Indonesia Economy Sees Weakest Growth In Almost Two Decades
Indonesia’s economy grew in the first quarter at its slowest pace for almost two decades, and economists warned Tuesday the coronavirus crisis would likely deal an even greater blow in the next three months.
The news comes as governments around the world struggle to contain the deadly disease, which has essentially shut down the global economy, which is expected to fall into recession this year.
Southeast Asia’s biggest economy grew 2.97 percent in January-February, the worst rate since 2001 and well short of the 5.07 percent in the same period last year.

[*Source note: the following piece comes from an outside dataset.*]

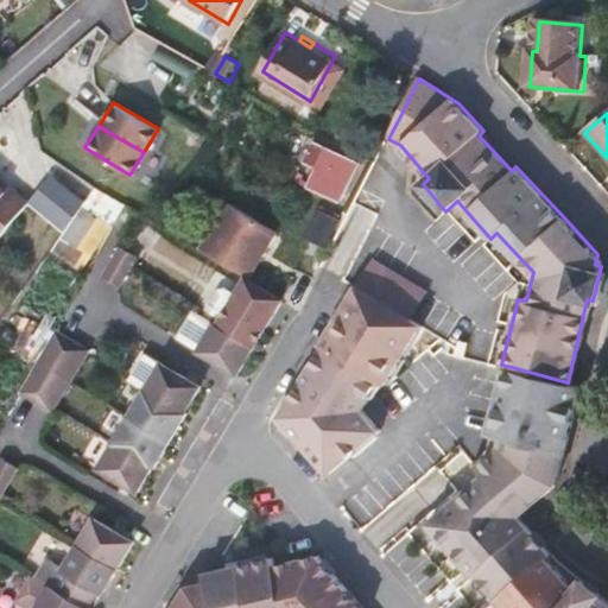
[(356,164),(315,144),(305,163),(315,168),(306,187),(339,201),(356,164)]
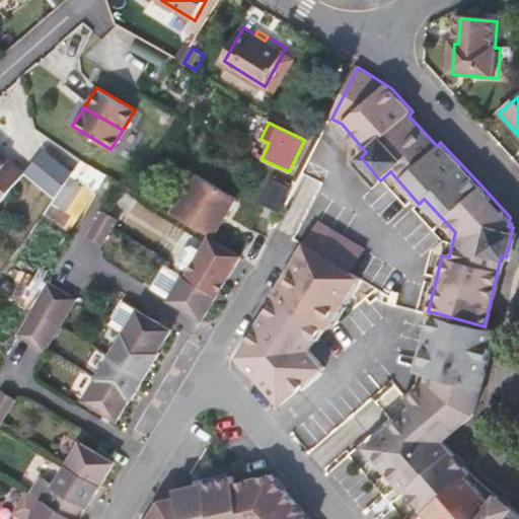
[(25,173),(54,197),(70,174),(73,170),(47,148),(25,173)]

It also missed forecasts of four percent expansion, while marking a contraction of 2.41 percent from the previous quarter.
Statistics agency chairman Suhariyanto, who goes by one name, said in a virtual news conference: “No countries are immune to the COVID-19. Whether developed or developing countries, they were hit badly by the virus and Indonesia is no exception.”
The statistics agency pointed to a severe hit to the key tourism sector, saying only 2.6 million visitors went to Indonesia in the three months, down a third on-year.
And analysts warned of more pain ahead.
“GDP growth in Indonesia held up better than elsewhere in the first quarter, at least according to the official figures, but we doubt this resilience will last”, warned Capital Economics in a note.
“Indonesia was later than other countries to lock down its economy, meaning more of the hit will have fallen in the second quarter,” it said, adding that it expects a “large contraction” in April-June.
Officials have cut their official growth forecast to 2.3 percent for this year, from a previous estimate of 5.3 percent, and said it could even suffer a contraction under a worst-case scenario
Indonesia has banned domestic train, air and sea travel until June 1 in an effort to contain the spread of the virus, which has infected more than 11,000 people and killed 864 in the country. However, the toll is widely believed to be much higher as it has one of the lowest testing rates in the world.
The ban on sea travel could hamper the movement of millions in a country of some 17,000 islands where passenger ferries are a key mode of transportation.
The government had already called on residents of major cities, including the capital Jakarta, to stay put.